[Illustration: THE INHABITANT.]
WHAT DUMB CRITTERS SAYS
The cat-bird poorty nigh splits his throat,
Ef nobody’s thar to see.
The cat-bird poorty nigh splits his throat,
But ef I say, “Sing out, green coat,”
Why, “I can’t” and “I
shan’t,” says he.
I ’low’d the crows mout be afeard
Of a man made outen straw.
I ’low’d the crows mout be afeard,
But laws! they warn’t the least bit skeered,
They larfed out, “Haw! haw-haw!”
A long-tail squir’l up in th’ top
Of that air ellum tree,
A long-tail squir’l up in th’ top,
A lis’nin’ to the acorns drop,
Says, “Sh! sh-sh!” at me.
The big-eyed owl a-settin’ on a limb
With nary a wink nur nod,
The big-eyed owl a-settin’ on a limb,
Is a-singin’ a sort of a solemn hymn
Of “Hoo! hoo-ah!” at God.
Albert could not resist a temptation to smile at this last line.

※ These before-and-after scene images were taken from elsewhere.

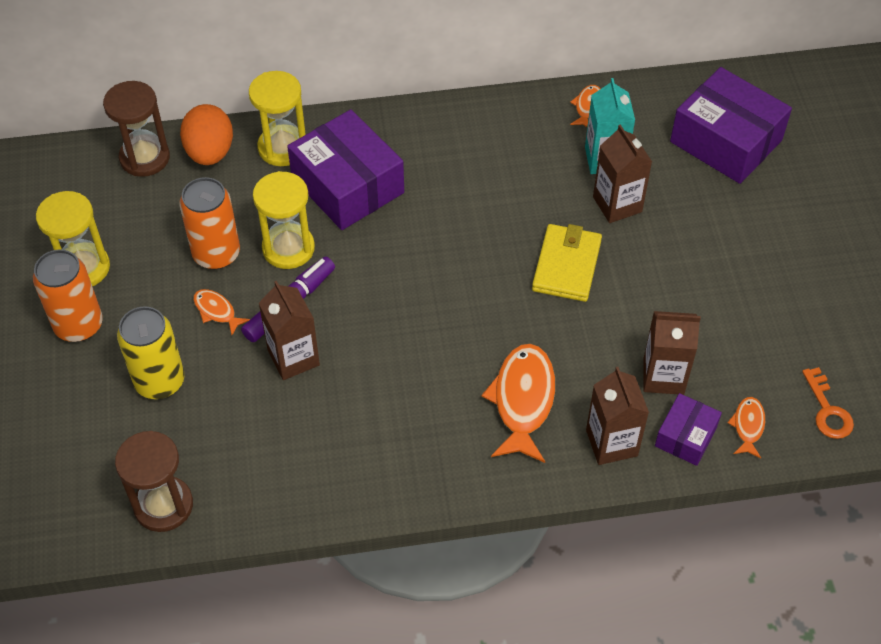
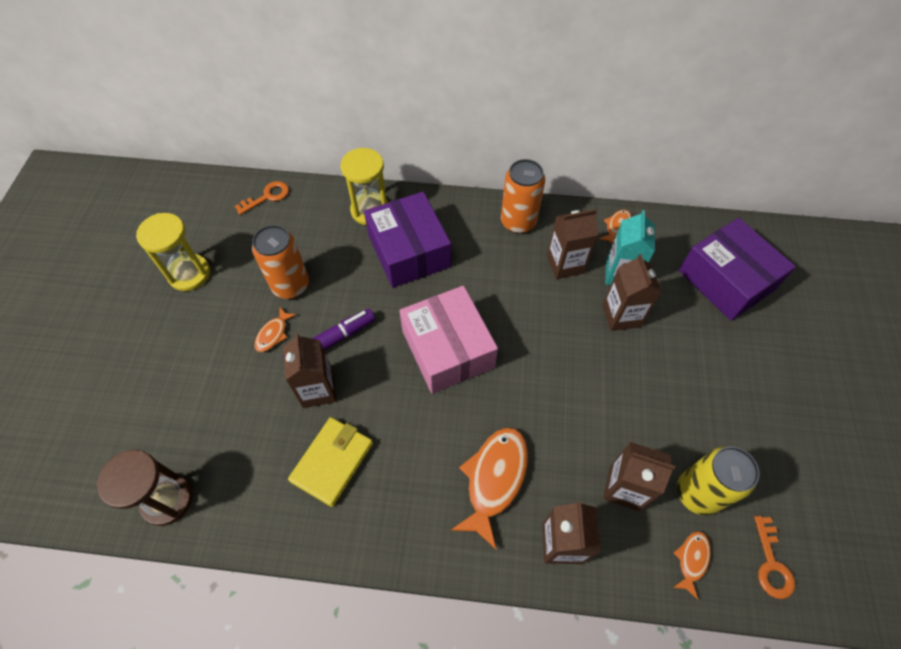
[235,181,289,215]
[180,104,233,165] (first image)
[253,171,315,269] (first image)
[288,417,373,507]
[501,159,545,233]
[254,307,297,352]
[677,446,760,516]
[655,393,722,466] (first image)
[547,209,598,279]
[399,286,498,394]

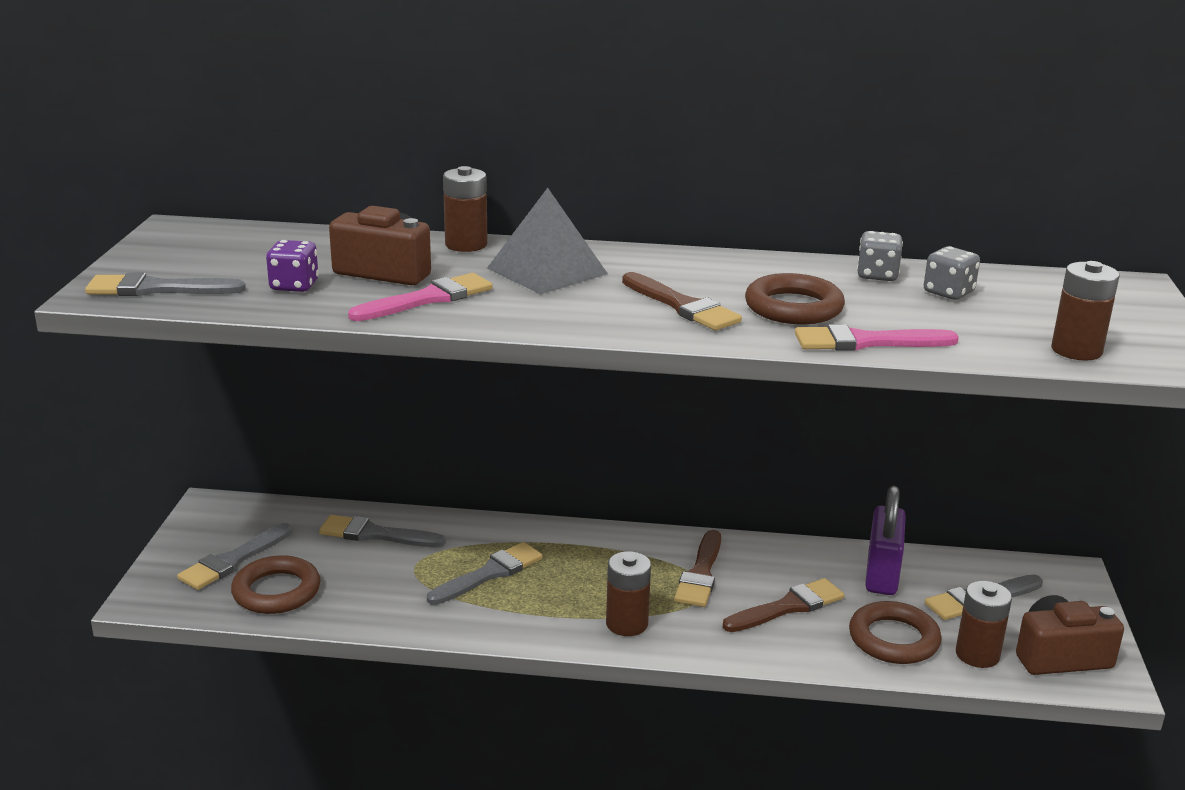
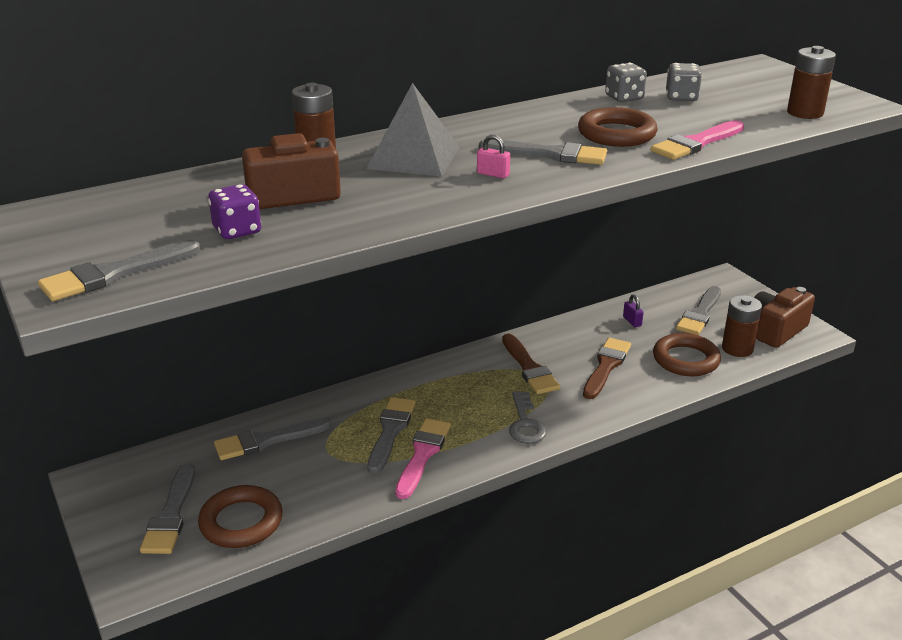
[479,139,607,165]
[395,418,451,499]
[623,294,644,327]
[509,391,547,444]
[477,135,510,178]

“I know, stranger. You think a owl can’t sing to God. But I’d like to know why! Ef a mockin’-bird kin sing God’s praises a-singin’ trible, and so on through all the parts—you see I larnt the squar notes oncet at a singin’—why, I don’t see to save me why the bass of the owl a’n’t jest as good praisin’ ef ‘ta’n’t quite sech fine singin’. Do you, now? An’ I kinder had a feller-feelin’ fer the owl. I says to him,’ Well, ole feller, you and me is jist alike in one thing. Our notes a’n’t appreciated by the public.’ But maybe God thinks about as much of the real ginowine hootin’ of a owl as he does of the highfalugeon whistlin’ of a mockin’-bird all stole from somebody else. An’ ef my varses is kinder humbly to hear, anyway they a’n’t made like other folkses; they’re all of ’em outen my head—sech as it is.”
“You certainly have struck an original vein,” said Albert, who had a passion for nature in the rough. “I wish you would read some of your verses to my sister.”

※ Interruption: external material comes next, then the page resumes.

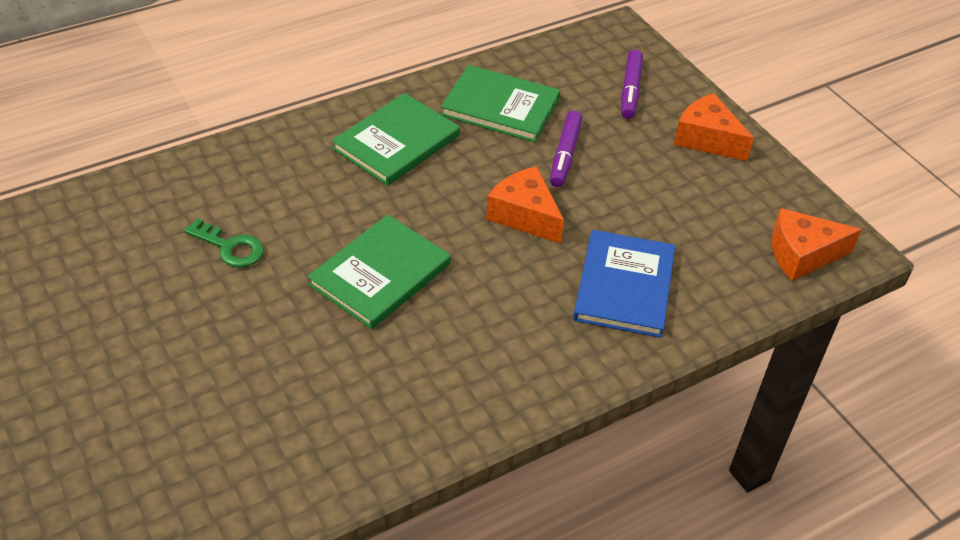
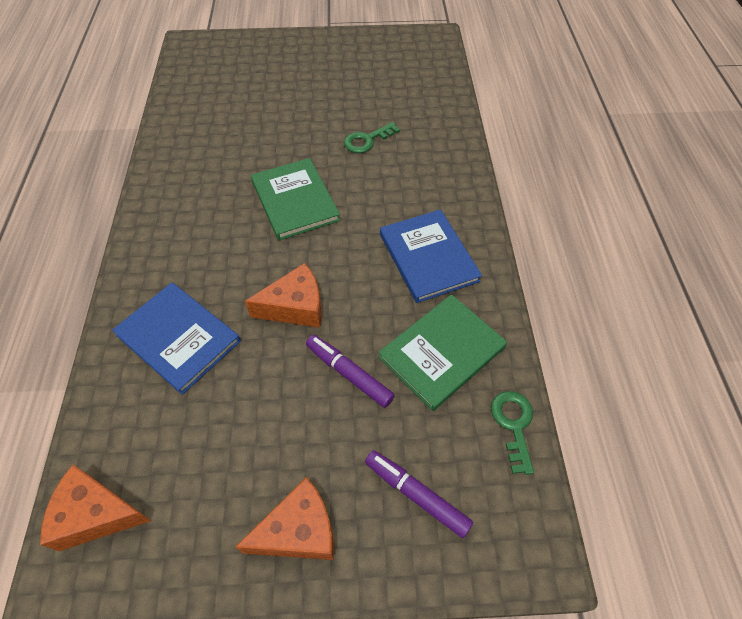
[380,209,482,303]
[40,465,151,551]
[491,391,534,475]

“Couldn’ do it,” said the poet; “at least, I don’t believe I could. My voice wouldn’ hold up. Laid awake all las’ night tryin’ to make some varses about her. But sakes, stranger, I couldn’ git two lines strung together. You mout as well try to put sunshine inter a gallon-jug, you know, as to write about that lovely creetur. An’ I can’t make poetry in nothin’ ‘ceppin’ in our country talk; but laws! it seems sech a rough thing to use to say anything about a heavenly angel in. Seemed like as ef I was makin’ a nosegay fer her, and hadn’t no poseys but jimson-weeds, hollyhocks, and big yaller sunflowers. I wished I could ‘a’ made real dictionary poetry like Casabianca and Hail Columby. But I didn’ know enough about the words. I never got nary wink of sleep a-thinkin’ about her, and a-wishin’ my house was finer and my clo’es purtier and my hair shorter, and I was a eddicated gentleman. Never wished that air afore.”
Katy woke up a little dull and quite hungry, but not sick, and she good-naturedly set herself to work to show her gratitude to the Inhabitant by helping, him to get breakfast, at which he declared that he was never so flustrated in all his born days. Never.